START RECORDS TO USE

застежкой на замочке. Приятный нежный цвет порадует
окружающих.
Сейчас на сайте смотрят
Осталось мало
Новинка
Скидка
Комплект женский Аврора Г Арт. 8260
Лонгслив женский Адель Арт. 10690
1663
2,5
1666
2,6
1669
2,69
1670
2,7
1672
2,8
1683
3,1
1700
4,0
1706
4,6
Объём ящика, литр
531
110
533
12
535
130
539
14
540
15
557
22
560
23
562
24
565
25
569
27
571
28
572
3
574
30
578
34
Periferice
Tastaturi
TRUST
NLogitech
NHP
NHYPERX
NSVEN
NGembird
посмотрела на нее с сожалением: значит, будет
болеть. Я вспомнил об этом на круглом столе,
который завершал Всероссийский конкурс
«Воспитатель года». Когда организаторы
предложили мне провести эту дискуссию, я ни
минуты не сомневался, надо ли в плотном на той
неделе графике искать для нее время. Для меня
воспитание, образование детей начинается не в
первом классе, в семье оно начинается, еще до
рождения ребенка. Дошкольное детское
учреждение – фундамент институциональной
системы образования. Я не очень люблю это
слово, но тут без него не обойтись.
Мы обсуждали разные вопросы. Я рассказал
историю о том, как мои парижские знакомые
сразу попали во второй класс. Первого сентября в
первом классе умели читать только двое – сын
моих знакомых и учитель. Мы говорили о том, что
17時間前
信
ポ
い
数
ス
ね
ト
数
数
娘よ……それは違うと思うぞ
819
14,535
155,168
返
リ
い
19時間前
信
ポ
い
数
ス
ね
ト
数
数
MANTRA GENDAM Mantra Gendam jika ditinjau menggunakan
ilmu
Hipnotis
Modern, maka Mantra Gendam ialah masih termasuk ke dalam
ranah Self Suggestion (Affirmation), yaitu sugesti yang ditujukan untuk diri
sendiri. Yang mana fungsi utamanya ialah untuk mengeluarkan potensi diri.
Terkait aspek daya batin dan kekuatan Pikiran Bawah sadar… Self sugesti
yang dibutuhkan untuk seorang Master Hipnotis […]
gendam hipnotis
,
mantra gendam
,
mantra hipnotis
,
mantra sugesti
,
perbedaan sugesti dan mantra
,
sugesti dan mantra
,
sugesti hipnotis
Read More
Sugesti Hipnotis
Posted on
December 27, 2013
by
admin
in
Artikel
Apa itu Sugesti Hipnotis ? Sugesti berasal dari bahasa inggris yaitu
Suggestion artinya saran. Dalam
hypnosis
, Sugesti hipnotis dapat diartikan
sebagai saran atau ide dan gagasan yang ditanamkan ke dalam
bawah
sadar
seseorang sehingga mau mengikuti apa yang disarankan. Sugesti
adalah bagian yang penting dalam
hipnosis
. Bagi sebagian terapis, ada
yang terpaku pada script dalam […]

END RECORDS TO USE

Each entry is to be written out exactly as it was given.

застежкой на замочке. Приятный нежный цвет порадует
окружающих.
Сейчас на сайте смотрят
Осталось мало
Новинка
Скидка
Комплект женский Аврора Г Арт. 8260
Лонгслив женский Адель Арт. 10690
1663
2,5
1666
2,6
1669
2,69
1670
2,7
1672
2,8
1683
3,1
1700
4,0
1706
4,6
Объём ящика, литр
531
110
533
12
535
130
539
14
540
15
557
22
560
23
562
24
565
25
569
27
571
28
572
3
574
30
578
34
Periferice
Tastaturi
TRUST
NLogitech
NHP
NHYPERX
NSVEN
NGembird
посмотрела на нее с сожалением: значит, будет
болеть. Я вспомнил об этом на круглом столе,
который завершал Всероссийский конкурс
«Воспитатель года». Когда организаторы
предложили мне провести эту дискуссию, я ни
минуты не сомневался, надо ли в плотном на той
неделе графике искать для нее время. Для меня
воспитание, образование детей начинается не в
первом классе, в семье оно начинается, еще до
рождения ребенка. Дошкольное детское
учреждение – фундамент институциональной
системы образования. Я не очень люблю это
слово, но тут без него не обойтись.
Мы обсуждали разные вопросы. Я рассказал
историю о том, как мои парижские знакомые
сразу попали во второй класс. Первого сентября в
первом классе умели читать только двое – сын
моих знакомых и учитель. Мы говорили о том, что
17時間前
信
ポ
い
数
ス
ね
ト
数
数
娘よ……それは違うと思うぞ
819
14,535
155,168
返
リ
い
19時間前
信
ポ
い
数
ス
ね
ト
数
数
MANTRA GENDAM Mantra Gendam jika ditinjau menggunakan
ilmu
Hipnotis
Modern, maka Mantra Gendam ialah masih termasuk ke dalam
ranah Self Suggestion (Affirmation), yaitu sugesti yang ditujukan untuk diri
sendiri. Yang mana fungsi utamanya ialah untuk mengeluarkan potensi diri.
Terkait aspek daya batin dan kekuatan Pikiran Bawah sadar… Self sugesti
yang dibutuhkan untuk seorang Master Hipnotis […]
gendam hipnotis
,
mantra gendam
,
mantra hipnotis
,
mantra sugesti
,
perbedaan sugesti dan mantra
,
sugesti dan mantra
,
sugesti hipnotis
Read More
Sugesti Hipnotis
Posted on
December 27, 2013
by
admin
in
Artikel
Apa itu Sugesti Hipnotis ? Sugesti berasal dari bahasa inggris yaitu
Suggestion artinya saran. Dalam
hypnosis
, Sugesti hipnotis dapat diartikan
sebagai saran atau ide dan gagasan yang ditanamkan ke dalam
bawah
sadar
seseorang sehingga mau mengikuti apa yang disarankan. Sugesti
adalah bagian yang penting dalam
hipnosis
. Bagi sebagian terapis, ada
yang terpaku pada script dalam […]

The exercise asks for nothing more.